#### [WHAT IS NEEDED]
Find each line of the material that contains the word "shows" and copy it out in full. Case counts.

··········

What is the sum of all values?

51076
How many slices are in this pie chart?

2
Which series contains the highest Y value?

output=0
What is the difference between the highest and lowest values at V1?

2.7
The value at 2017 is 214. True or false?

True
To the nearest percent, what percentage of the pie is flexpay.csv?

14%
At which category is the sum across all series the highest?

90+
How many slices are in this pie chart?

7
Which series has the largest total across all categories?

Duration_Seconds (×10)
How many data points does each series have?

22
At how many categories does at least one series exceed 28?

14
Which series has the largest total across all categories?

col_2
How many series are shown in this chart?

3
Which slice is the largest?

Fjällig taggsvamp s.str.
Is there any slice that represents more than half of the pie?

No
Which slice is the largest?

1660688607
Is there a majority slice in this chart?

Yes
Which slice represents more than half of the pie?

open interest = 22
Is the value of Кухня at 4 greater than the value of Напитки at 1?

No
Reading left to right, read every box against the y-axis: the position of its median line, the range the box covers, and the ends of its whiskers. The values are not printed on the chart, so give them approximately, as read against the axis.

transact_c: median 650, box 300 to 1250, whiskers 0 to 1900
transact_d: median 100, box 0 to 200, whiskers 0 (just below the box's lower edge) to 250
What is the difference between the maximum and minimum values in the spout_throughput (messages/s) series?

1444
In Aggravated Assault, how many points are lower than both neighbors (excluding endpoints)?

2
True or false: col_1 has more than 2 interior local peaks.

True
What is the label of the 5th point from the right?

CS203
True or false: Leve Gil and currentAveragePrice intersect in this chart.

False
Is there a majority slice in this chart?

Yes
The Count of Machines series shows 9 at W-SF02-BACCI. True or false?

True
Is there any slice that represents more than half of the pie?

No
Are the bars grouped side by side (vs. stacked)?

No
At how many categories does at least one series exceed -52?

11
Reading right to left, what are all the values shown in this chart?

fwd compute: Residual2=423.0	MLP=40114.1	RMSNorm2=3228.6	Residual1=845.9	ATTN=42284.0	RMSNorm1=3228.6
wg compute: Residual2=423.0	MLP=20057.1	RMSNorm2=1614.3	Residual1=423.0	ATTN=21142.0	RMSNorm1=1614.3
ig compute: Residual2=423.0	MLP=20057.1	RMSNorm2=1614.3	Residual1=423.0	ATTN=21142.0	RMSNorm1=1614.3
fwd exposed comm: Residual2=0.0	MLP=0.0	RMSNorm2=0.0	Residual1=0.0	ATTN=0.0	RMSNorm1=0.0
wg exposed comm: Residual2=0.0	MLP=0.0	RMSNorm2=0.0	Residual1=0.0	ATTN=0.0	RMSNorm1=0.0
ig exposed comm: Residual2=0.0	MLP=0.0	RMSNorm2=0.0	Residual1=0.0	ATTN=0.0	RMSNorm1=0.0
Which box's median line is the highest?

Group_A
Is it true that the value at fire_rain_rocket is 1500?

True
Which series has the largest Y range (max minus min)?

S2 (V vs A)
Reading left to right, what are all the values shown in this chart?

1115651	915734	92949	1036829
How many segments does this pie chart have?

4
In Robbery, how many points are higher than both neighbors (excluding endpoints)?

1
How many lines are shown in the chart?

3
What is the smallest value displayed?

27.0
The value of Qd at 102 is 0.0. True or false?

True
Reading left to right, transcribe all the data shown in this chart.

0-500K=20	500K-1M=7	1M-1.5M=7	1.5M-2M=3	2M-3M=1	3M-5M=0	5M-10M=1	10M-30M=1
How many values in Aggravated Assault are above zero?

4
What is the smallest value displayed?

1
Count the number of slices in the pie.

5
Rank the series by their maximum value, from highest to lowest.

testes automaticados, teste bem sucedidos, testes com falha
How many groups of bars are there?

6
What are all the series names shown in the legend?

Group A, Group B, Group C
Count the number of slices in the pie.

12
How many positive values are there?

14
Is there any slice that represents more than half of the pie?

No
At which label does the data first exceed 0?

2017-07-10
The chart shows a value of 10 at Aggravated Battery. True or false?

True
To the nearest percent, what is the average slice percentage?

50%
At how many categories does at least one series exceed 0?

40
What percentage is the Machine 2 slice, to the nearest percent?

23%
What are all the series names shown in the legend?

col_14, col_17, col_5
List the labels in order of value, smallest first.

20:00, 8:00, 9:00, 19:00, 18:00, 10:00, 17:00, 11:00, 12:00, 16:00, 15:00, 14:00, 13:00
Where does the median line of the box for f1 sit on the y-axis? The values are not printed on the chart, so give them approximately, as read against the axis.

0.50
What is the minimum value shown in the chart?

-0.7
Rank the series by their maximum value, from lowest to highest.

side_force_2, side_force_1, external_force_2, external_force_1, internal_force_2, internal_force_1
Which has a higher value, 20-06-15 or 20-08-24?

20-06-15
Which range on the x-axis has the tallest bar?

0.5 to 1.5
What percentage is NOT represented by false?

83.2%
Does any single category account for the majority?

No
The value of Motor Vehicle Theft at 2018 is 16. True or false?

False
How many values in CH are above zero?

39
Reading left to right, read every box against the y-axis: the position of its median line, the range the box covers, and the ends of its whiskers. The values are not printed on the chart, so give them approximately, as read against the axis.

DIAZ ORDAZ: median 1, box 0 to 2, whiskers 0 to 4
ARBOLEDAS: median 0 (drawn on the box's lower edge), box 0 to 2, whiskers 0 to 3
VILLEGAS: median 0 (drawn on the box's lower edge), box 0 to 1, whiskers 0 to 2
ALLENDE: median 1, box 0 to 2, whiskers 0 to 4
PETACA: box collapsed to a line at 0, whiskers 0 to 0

··········

#### [RESULT OF THE EXERCISE]
The Count of Machines series shows 9 at W-SF02-BACCI. True or false?
The chart shows a value of 10 at Aggravated Battery. True or false?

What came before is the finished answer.